Проснулся Сенька в то утро поздно. Спьяну ничего не помнил, что вчера было. Глядит - комнатенка маленькая, в одно занавешенное окошко. На подоконнике горшки с цветами: желтыми, красными, голубыми. В углу, прямо на полу, баба какая-то жухлая, костлявая валяется, кашлем бухает, кровью в тряпку плюет - видно, в чахотке. Сам Сенька лежал на железной кровати, голый, а на другом конце кровати, свернув ноги по-турецки, сидела девчонка лет тринадцати, смотрела в какую-то книжку и цветы раскладывала. Притом под нос себе что-то приговаривала.
- Ты чего это? - спросил Сенька осипшим голосом.
Она улыбнулась ему. Гляди, говорит, это белая акация - чистая любовь. Красный бальзамин - нетерпение. Барбарис - отказ.
Он подумал, малахольная. Не знал еще тогда, что Ташка цветочный язык изучает. Подобрала где-то книжонку “Как разговаривать при посредстве цветов”, и очень ей это понравилось - не словами, а цветами изъясняться. Она и трешницу, что от Сеньки за ночь получила, почти всю на цветы потратила. Сбегала с утра на базар, накупила целую охапку всякой травы-муравы и давай раскладывать. Такая уж она, Ташка.
Сенька у ней тогда чуть не весь день провел. Сначала лечился, рассол пил. Потом поел хлеба с чаем. А после уже так сидели, без дела. Разговаривали.
Ташка оказалась девка хорошая, хоть и не без придури. Взять хоть цветы эти или мамку ее, пьянчужку горькую, чахоточную, ни на что негодную. Чего с ней возиться, зря деньги переводить? Всё одно помрет.
А вечером, перед тем как на улицу идти, Ташка вдруг говорит: Сень, мол, а давай мы с тобой будем товарищи.
Он говорит:
- Давай.
Сцепились мизинцами, потрясли, потом в уста поцеловались. Ташка сказала, что так между товарищами положено. А когда Сенька после поцелуя начал ее лапать, она ему: ты чего, говорит. Мы ж товарищи. Товарища кобелить - последнее дело. Да и не нужно тебе со мной, у меня французка, от приказчика одного подцепила.
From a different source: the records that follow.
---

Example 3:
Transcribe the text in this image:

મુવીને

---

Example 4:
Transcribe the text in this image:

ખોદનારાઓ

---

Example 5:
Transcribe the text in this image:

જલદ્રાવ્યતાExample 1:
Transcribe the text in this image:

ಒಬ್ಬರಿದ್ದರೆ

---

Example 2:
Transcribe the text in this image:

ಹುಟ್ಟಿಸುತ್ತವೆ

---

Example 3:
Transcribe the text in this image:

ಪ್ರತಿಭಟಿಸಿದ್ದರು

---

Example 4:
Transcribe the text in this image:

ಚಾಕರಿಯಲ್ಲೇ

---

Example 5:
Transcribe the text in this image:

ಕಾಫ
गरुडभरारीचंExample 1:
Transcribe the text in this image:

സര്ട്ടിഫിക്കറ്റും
Будешь со мной вакситься - нос твой сопливый отвалится.
Сенька переполошился:
- Как французка? Чего ж ты вчера не сказала?
Вчера, говорит, ты мне никто был, клиент, а теперь мы товарищи. Да ничего, Сенька, не пужайся, болезнь эта не ко всякому пристает и редко, когда с одного раза.
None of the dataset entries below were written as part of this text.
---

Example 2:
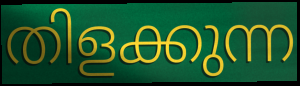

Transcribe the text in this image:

തിളക്കുന്ന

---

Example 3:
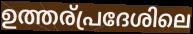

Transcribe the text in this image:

ഉത്തര്പ്രദേശിലെ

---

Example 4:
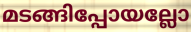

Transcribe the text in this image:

മടങ്ങിപ്പോയല്ലോ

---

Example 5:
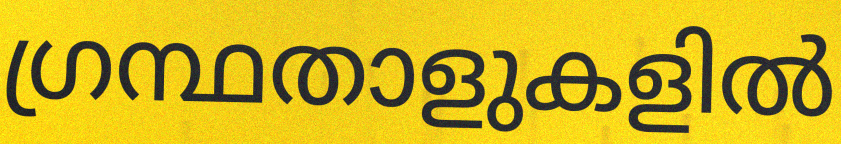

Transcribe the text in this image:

ഗ്രന്ഥതാളുകളിൽ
Он малость успокоился, но жалко ее стало.
- А ты как же?
Подумаешь, говорит. У нас таких много. Ничего, живут себе. Иные мамзельки с французкой до тридцати годов доживают, а кто и дольше. По мне так и тридцать больно много. Вон мамке двадцать восьмой годок, а старуха совсем - зубы повыпали, в морщинах вся.
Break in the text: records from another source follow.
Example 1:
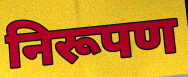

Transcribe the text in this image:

निरूपण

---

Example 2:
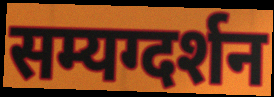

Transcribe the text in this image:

सम्यग्दर्शन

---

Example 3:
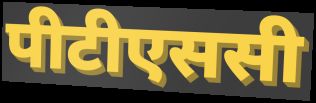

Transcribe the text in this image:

पीटीएससी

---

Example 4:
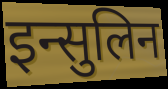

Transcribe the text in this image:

इन्सुलिन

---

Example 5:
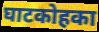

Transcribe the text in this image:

घाटकोहकाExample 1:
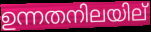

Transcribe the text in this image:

ഉന്നതനിലയില്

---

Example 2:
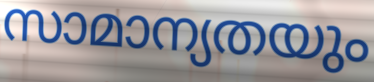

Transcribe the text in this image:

സാമാന്യതയും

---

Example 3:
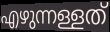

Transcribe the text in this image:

എഴുന്നള്ളത്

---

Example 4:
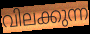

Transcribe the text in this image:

വിലക്കുന്ന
По правде сказать, Скорик только перед пацанами Ташку мамзелью звал. Стыдно было правду сказать - засмеют. Да ладно, чего там. Кобелить кого хочешь можно, была бы трешница, а другого такого товарища где возьмешь?
Короче, выходило, что жить можно и на Хитровке, да еще получше, чем в иных прочих местах. Тоже и здесь, как везде, имелись свои законы и обыкновения, которые нужны, чтоб людям было способнее вместе жить, понимать, что можно, а чего нельзя.